RECORDS FOR THE TASK:
*** Block opens ***

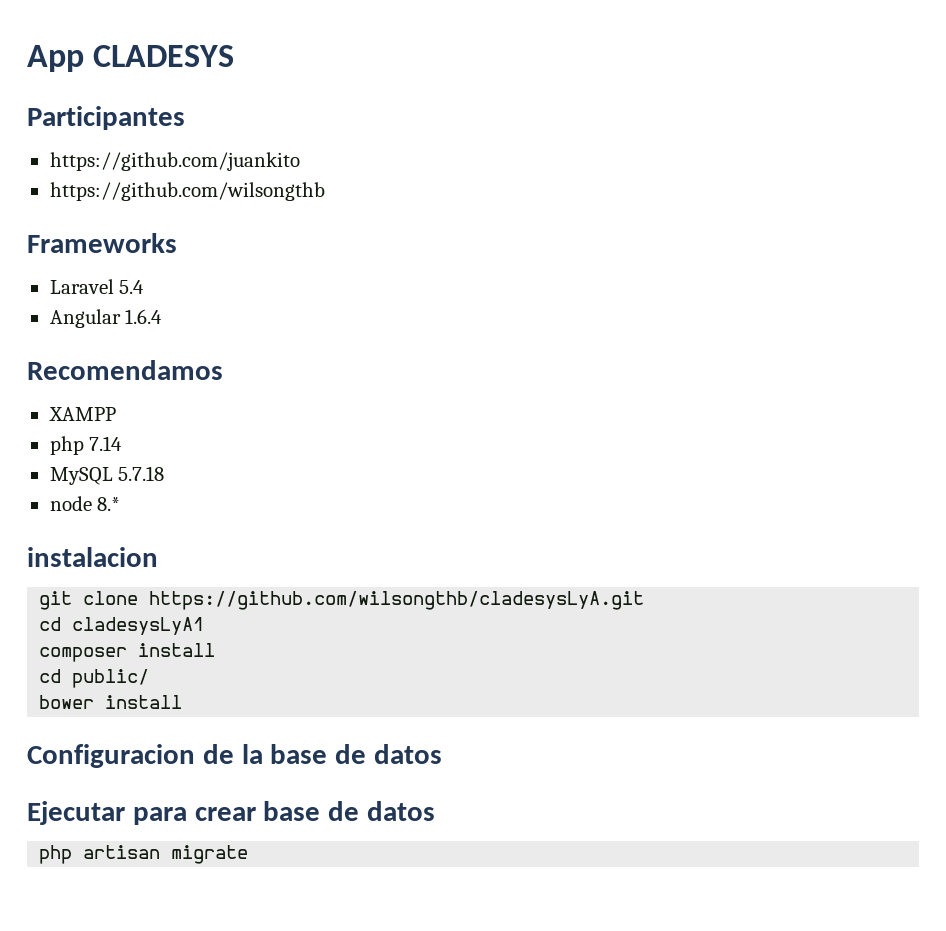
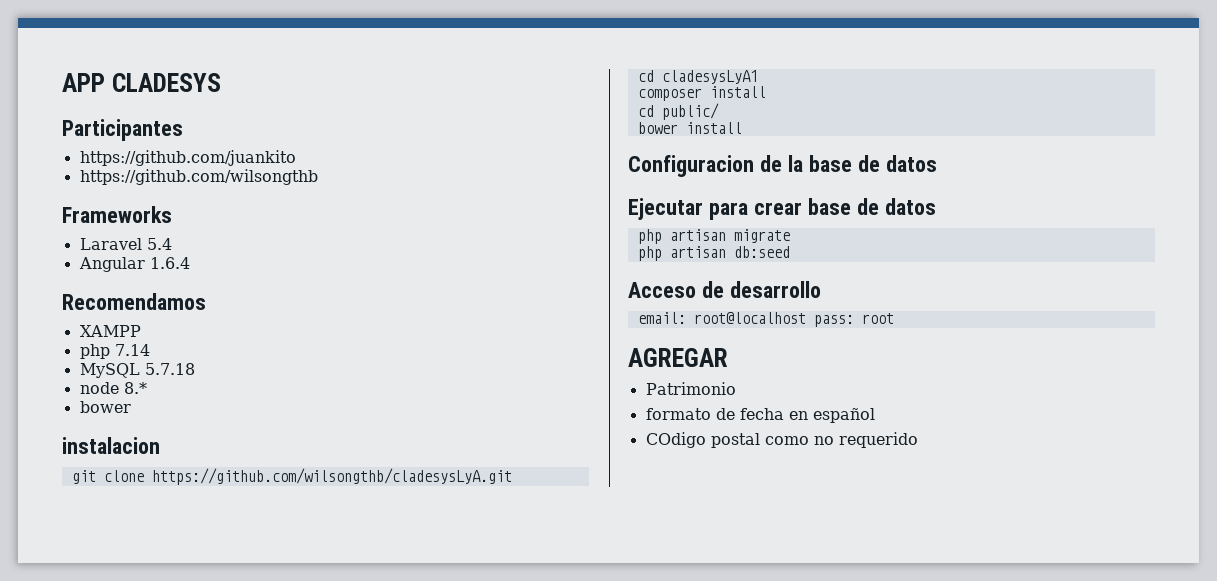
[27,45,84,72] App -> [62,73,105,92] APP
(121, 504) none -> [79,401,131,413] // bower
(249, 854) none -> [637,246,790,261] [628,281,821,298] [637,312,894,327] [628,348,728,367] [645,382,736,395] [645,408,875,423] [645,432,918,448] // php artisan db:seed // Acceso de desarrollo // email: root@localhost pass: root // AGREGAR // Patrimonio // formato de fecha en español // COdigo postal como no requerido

*** Block closes ***
*** Block opens ***

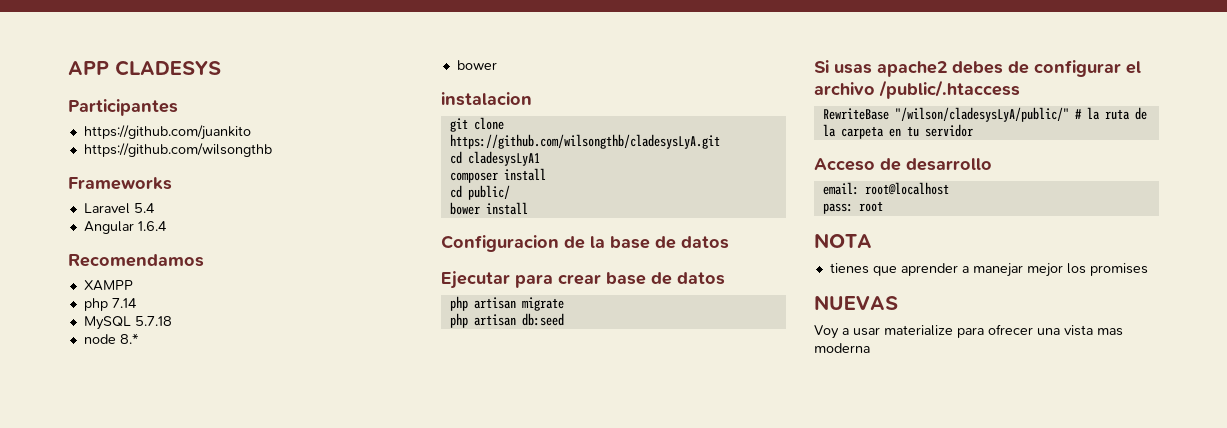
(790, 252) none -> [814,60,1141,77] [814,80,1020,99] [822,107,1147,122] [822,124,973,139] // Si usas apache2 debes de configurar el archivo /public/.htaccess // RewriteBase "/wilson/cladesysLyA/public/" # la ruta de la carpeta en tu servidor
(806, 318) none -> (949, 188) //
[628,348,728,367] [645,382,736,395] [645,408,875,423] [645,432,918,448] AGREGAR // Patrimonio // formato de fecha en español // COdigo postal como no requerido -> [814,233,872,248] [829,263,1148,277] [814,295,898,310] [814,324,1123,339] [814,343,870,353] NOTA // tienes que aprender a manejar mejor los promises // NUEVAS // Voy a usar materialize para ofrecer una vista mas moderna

*** Block closes ***

From the records above, print only the lines between the one holding "(806, 318) none -> (949, 188) //" and the one holding "vista mas moderna", inclusive, exactly as they stand.

(806, 318) none -> (949, 188) //
[628,348,728,367] [645,382,736,395] [645,408,875,423] [645,432,918,448] AGREGAR // Patrimonio // formato de fecha en español // COdigo postal como no requerido -> [814,233,872,248] [829,263,1148,277] [814,295,898,310] [814,324,1123,339] [814,343,870,353] NOTA // tienes que aprender a manejar mejor los promises // NUEVAS // Voy a usar materialize para ofrecer una vista mas moderna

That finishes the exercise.